Models of Discipline

  1. Redl and Wattenberg Model: Managing the Group
    1. People in groups behave differently than they do individually. Group expectations influence individual behavior, indiviual behaviour affects the group.
    2. Teacher maintain group control through various influence techniques
      1. Supporting self-control
      2. Situational assistance
      3. Appraising reality
      4. Invoking pleasure and pain
  2. The Kounin Model
    1. Correcting one student has a ripple effect
    2. Withitness – aware of total classroom behavior
    3. Smooth transitions between activities and consistent momentum
    4. Avoid boredom, add variety to curriculum
  3. The Neo-Skinnerian Model
    1. Shape Behavior by consequences
    2. Teacher rewards desired acts and ignores undesired acts
    3. Teacher uses various reinforcers: social, verbal, facial, graphic
  4. The Ginott Model
    1. Most important is the teacher’s own self-discipline
    2. Second most important is to use messages that address the situation and to not attack the child’s character.
    3. Communicate harmoniously with a student’s own feeling about situations and themselves.
    4. Invite cooperation, don’t demand it.
    5. Express anger in appropriate ways.
  5. The Glasser Model: Good Behavior comes from Good Choices
    1. Students can control their own behavior.
    2. Good choices produce good behavior, bad choices produce bad behavior.
    3. Forever help students to make good choices.
    4. If you care, accept no excuses for bad behaviour.
    5. Use reasonable consequences following behaviour.
    6. Class rules must be inforced.
    7. Classroom meetings are used to attend matters of class rules, behavior and discipline.
  6. The Dreikurs’ Model: Confronting Mistaken Goals
    1. Discipline is not pleasant.
    2. Provide firm guidance and leadership.
    3. All students want to belong.
    4. Misbehavior reflects mistaken belief that it will gain recognition.
    5. Misbehavior associated with four mistaken goals: attention getting, power seeking, revenge, or desire to be left alone.
    6. Do not reinforce mistaken goals.
    7. Encourage student’s efforts, avoid praising work or characters.
    8. Unpleasant consequences follow inappropriate behavior.
  7. The Canter Model: Assertive Discipline
    1. Insist on decent responsible behavior.
    2. Teacher failure is failre to maintain good classroom discipline
    3. Firm control is humane and liberating.

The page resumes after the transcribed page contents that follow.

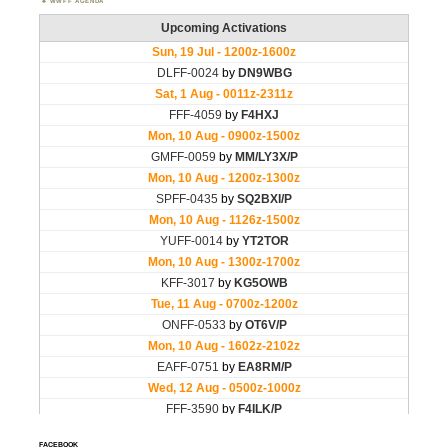
WWFF AGENDA
FACEBOOK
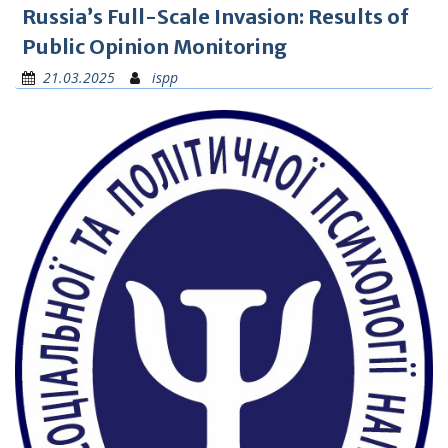
Russia’s Full-Scale Invasion: Results of
Public Opinion Monitoring
21.03.2025
ispp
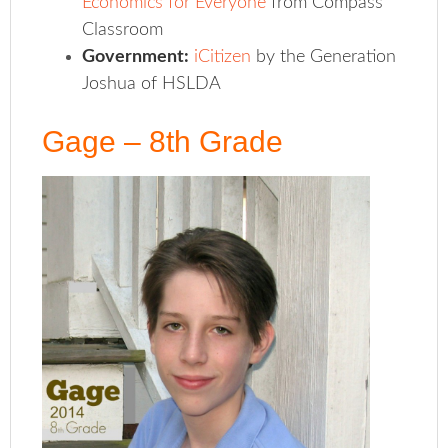
Economics for Everyone
from Compass
Classroom
Government:
iCitizen
by the Generation
Joshua of HSLDA
Gage – 8th Grade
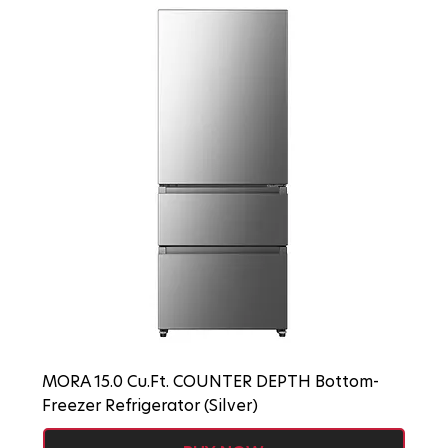
MORA 15.0 Cu.Ft. COUNTER DEPTH Bottom-
Freezer Refrigerator (Silver)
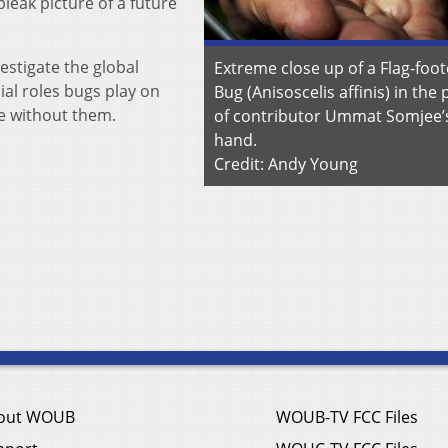
leak picture of a future
estigate the global
Extreme close up of a Flag-foo
ial roles bugs play on
Bug (Anisoscelis affinis) in the
re without them.
of contributor Ummat Somjee’
hand.
Credit: Andy Young
out WOUB
WOUB-TV FCC Files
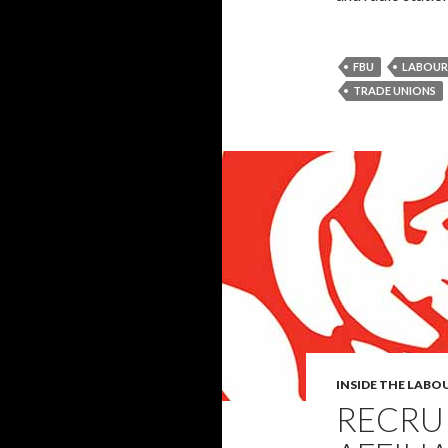
FBU
LABOUR
TRADE UNIONS
INSIDE THE LABO
RECRUI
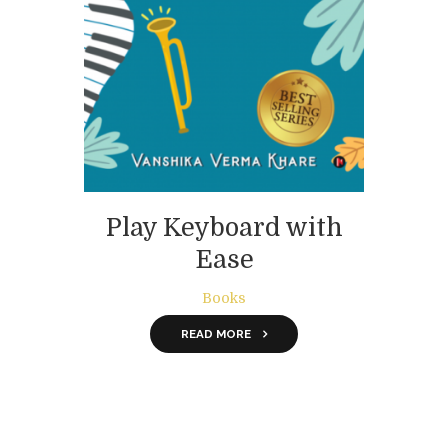
Play Keyboard with
Ease
Books
READ MORE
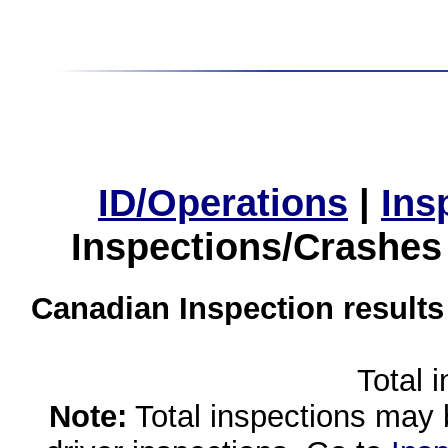
ID/Operations
|
Ins
Inspections/Crashes
Canadian Inspection results
Total 
Note:
Total inspections may 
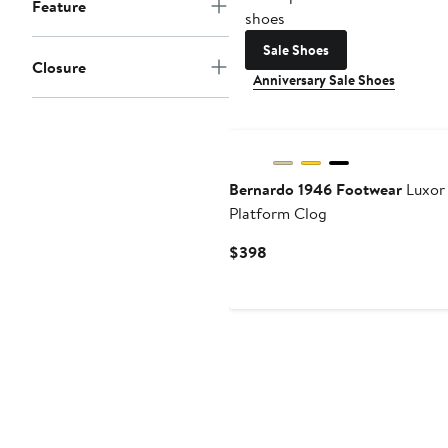
Feature
shoes
Sale Shoes
Closure
Anniversary Sale Shoes
Bernardo 1946 Footwear
Luxor
Platform Clog
Current
$398
Price
$398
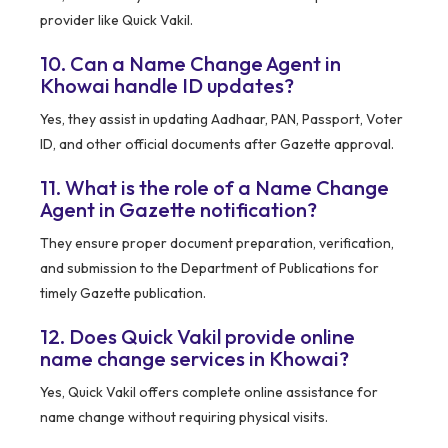
provider like Quick Vakil.
10. Can a Name Change Agent in
Khowai handle ID updates?
Yes, they assist in updating Aadhaar, PAN, Passport, Voter
ID, and other official documents after Gazette approval.
11. What is the role of a Name Change
Agent in Gazette notification?
They ensure proper document preparation, verification,
and submission to the Department of Publications for
timely Gazette publication.
12. Does Quick Vakil provide online
name change services in Khowai?
Yes, Quick Vakil offers complete online assistance for
name change without requiring physical visits.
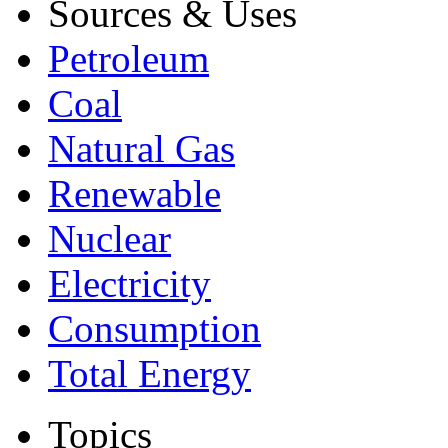
Sources & Uses
Petroleum
Coal
Natural Gas
Renewable
Nuclear
Electricity
Consumption
Total Energy
Topics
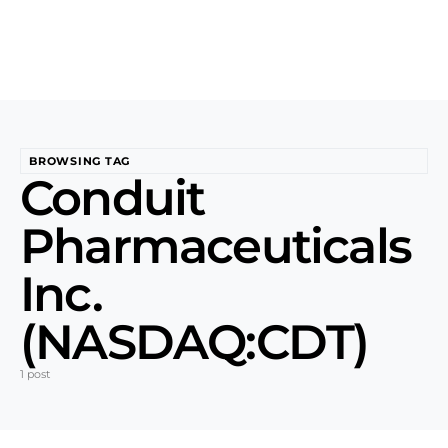
BROWSING TAG
Conduit
Pharmaceuticals
Inc.
(NASDAQ:CDT)
1 post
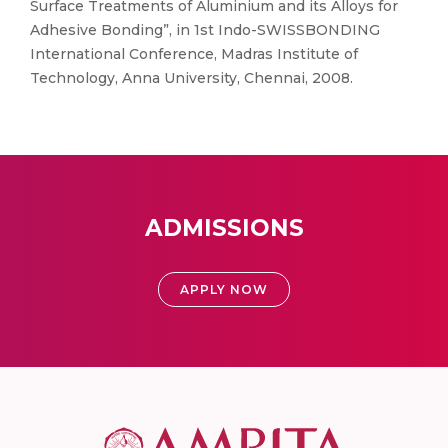
Surface Treatments of Aluminium and its Alloys for
Adhesive Bonding”, in 1st Indo-SWISSBONDING
International Conference, Madras Institute of
Technology, Anna University, Chennai, 2008.
ADMISSIONS
APPLY NOW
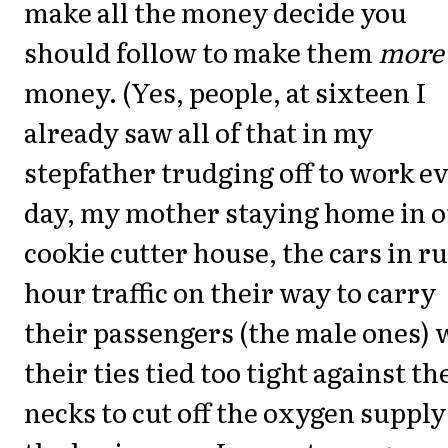
make all the money decide you
should follow to make them
more
money. (Yes, people, at sixteen I
already saw all of that in my
stepfather trudging off to work e
day, my mother staying home in 
cookie cutter house, the cars in r
hour traffic on their way to carry
their passengers (the male ones) 
their ties tied too tight against th
necks to cut off the oxygen supply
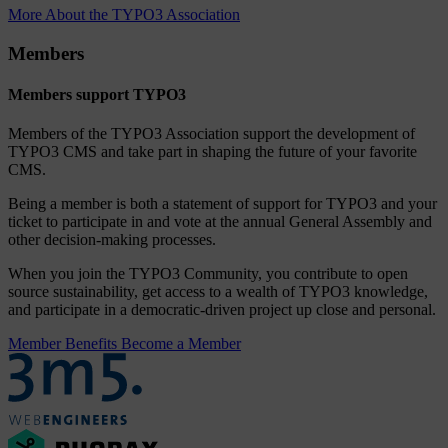
More About the TYPO3 Association
Members
Members support TYPO3
Members of the TYPO3 Association support the development of
TYPO3 CMS and take part in shaping the future of your favorite
CMS.
Being a member is both a statement of support for TYPO3 and your
ticket to participate in and vote at the annual General Assembly and
other decision-making processes.
When you join the TYPO3 Community, you contribute to open
source sustainability, get access to a wealth of TYPO3 knowledge,
and participate in a democratic-driven project up close and personal.
Member Benefits
Become a Member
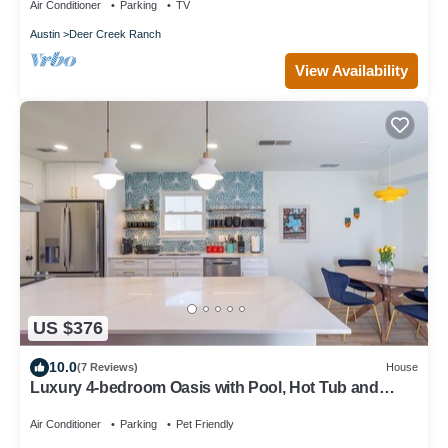
Air Conditioner
Parking
TV
Austin
Deer Creek Ranch
View Availability
US $376
10.0
(7 Reviews)
House
Luxury 4-bedroom Oasis with Pool, Hot Tub and
Game Room
Air Conditioner
Parking
Pet Friendly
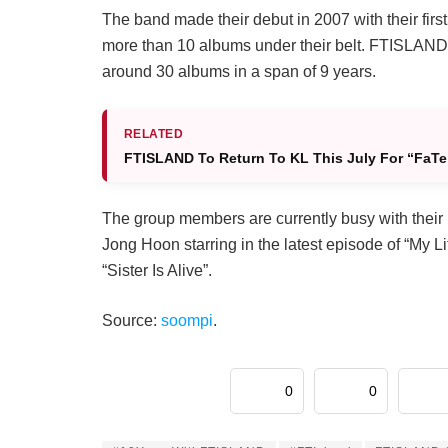
The band made their debut in 2007 with their firs
more than 10 albums under their belt. FTISLAND 
around 30 albums in a span of 9 years.
RELATED
FTISLAND To Return To KL This July For “FaTe
The group members are currently busy with their 
Jong Hoon starring in the latest episode of “My Li
“Sister Is Alive”.
Source:
soompi
.
0
0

    4. Teacher have basic educational rights:
      1. To establish optimal learning.
      2. To expect appropriate behavior.
      3. To have support from parents and administrators.
    5. Students have basic educational rights:
      1. To have teachers help limit self-destructive behaviors.
      2. To have teachers provide positive support.
      3. To choose how to behave, understanding the consequences.
    6. Needs, rights, and conditions are best met through assertive discipline. Clearly communicate expectations. Use consistent follow-up.